--- BLOQUE DE TEXTO ---

>>>>>

El 26 de abril de 2023 marcó un hito significativo en el mercado laboral chileno con la entrada en vigor de la reducción obligatoria de la jornada ordinaria a un máximo de 42 horas semanales. Esta norma ha impulsado un cambio estructural sin precedentes en las dinámicas laborales, que se evidencian en un reciente estudio llevado a cabo por Workera, que analizó más de 10.500 empresas y cerca de 26.000 turnos registrados. Antes de la implementación de la ley, predominaba una mezcla de jornadas, muchas todavía ajustadas a las 44 horas, pero el acercamiento a la fecha límite generó un cambio acelerado hacia el nuevo estándar, consolidando la jornada de 42 horas como la norma predominante.

<<<<<

--- QUÉ SE PIDE ---
**A)** Transcribe del texto sobre la jornada de 42 horas el fragmento que va desde "El 26 de abril" hasta "la norma predominante.".
**B)** Según el texto sobre la jornada de 42 horas, ¿cuántas empresas analizó el estudio de Workera?

--- DATOS REGISTRADOS ---
>>>>>

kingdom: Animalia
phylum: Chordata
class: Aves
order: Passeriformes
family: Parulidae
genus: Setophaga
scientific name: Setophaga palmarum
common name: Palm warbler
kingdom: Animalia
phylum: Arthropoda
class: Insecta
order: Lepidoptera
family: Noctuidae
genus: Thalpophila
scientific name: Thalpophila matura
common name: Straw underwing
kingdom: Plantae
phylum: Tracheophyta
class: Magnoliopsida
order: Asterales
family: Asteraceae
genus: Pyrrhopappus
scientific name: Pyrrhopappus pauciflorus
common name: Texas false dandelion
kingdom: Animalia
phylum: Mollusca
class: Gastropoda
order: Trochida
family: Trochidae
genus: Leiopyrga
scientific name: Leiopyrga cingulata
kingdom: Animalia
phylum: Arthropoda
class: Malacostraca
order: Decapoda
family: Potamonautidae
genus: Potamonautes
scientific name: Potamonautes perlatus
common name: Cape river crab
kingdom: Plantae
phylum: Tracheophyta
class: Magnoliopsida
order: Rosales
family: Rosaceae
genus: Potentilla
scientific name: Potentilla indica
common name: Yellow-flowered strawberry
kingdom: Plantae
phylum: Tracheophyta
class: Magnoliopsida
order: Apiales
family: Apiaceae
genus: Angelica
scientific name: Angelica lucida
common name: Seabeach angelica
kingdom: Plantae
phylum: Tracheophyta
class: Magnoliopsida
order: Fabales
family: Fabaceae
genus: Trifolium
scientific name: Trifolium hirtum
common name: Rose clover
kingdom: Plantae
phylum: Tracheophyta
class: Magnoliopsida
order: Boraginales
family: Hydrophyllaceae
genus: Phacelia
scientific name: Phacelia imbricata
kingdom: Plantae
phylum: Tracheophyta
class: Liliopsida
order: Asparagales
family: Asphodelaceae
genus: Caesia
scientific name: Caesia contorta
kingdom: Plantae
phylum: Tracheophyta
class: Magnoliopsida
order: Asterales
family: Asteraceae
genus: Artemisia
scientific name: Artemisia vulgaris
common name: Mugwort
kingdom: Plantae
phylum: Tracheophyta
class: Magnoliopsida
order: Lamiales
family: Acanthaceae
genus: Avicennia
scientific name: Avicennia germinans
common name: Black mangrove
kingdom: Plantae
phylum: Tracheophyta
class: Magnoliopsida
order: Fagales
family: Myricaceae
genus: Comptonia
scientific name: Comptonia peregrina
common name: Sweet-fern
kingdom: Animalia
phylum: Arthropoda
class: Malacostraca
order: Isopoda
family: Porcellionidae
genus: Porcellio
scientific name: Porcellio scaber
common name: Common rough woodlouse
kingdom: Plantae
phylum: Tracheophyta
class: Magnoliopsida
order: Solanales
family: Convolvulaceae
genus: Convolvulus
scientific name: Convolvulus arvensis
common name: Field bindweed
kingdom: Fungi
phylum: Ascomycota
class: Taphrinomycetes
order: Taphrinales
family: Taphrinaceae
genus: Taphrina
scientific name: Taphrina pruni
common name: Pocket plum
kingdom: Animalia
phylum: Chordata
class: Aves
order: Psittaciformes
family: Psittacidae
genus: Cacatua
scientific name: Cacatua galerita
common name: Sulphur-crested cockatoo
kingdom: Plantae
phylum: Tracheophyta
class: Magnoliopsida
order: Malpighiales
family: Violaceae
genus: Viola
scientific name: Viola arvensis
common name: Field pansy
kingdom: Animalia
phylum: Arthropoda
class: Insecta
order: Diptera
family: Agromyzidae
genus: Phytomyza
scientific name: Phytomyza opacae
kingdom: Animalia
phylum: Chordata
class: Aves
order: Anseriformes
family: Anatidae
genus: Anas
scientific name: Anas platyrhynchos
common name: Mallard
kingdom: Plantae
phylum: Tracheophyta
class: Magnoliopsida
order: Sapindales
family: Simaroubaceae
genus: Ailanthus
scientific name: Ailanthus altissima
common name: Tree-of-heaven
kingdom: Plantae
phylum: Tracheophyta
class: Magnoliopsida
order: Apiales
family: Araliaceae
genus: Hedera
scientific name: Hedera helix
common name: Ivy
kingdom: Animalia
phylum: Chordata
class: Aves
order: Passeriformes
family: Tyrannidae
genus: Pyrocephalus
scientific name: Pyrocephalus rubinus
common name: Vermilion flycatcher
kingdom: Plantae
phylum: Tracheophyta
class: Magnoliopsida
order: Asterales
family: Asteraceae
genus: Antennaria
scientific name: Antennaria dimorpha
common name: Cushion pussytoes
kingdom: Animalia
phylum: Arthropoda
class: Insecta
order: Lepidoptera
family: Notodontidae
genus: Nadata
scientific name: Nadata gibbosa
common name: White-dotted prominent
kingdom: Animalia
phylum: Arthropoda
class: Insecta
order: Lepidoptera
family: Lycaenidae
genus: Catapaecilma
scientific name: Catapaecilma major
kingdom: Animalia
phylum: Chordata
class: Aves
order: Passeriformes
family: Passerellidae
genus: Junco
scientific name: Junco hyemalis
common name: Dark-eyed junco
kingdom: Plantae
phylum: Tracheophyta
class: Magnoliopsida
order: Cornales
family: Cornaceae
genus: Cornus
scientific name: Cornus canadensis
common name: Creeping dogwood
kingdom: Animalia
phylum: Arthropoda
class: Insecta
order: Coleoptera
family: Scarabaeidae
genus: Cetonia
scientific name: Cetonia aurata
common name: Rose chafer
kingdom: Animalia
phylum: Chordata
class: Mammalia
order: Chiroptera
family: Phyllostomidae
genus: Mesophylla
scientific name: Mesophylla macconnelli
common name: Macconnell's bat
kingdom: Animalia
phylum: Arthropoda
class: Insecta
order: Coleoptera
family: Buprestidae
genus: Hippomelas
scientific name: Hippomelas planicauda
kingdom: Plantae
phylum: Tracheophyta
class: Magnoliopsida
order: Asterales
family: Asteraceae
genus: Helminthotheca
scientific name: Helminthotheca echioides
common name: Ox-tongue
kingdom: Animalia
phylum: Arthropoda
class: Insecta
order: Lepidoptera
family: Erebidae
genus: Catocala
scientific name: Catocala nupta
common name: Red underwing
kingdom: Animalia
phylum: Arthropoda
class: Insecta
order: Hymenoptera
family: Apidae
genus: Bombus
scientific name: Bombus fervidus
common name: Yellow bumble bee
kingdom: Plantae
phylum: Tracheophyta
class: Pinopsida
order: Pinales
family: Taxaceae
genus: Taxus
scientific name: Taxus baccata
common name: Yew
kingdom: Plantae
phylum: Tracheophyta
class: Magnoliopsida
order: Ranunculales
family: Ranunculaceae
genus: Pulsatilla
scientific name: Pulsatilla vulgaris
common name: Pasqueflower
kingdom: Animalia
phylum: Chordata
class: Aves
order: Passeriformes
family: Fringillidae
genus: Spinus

<<<<<

--- CONJUNTO DE RESPUESTAS ---
**A)**
El 26 de abril de 2023 marcó un hito significativo en el mercado laboral chileno con la entrada en vigor de la reducción obligatoria de la jornada ordinaria a un máximo de 42 horas semanales. Esta norma ha impulsado un cambio estructural sin precedentes en las dinámicas laborales, que se evidencian en un reciente estudio llevado a cabo por Workera, que analizó más de 10.500 empresas y cerca de 26.000 turnos registrados. Antes de la implementación de la ley, predominaba una mezcla de jornadas, muchas todavía ajustadas a las 44 horas, pero el acercamiento a la fecha límite generó un cambio acelerado hacia el nuevo estándar, consolidando la jornada de 42 horas como la norma predominante.

**B)** Más de 10.500 empresas.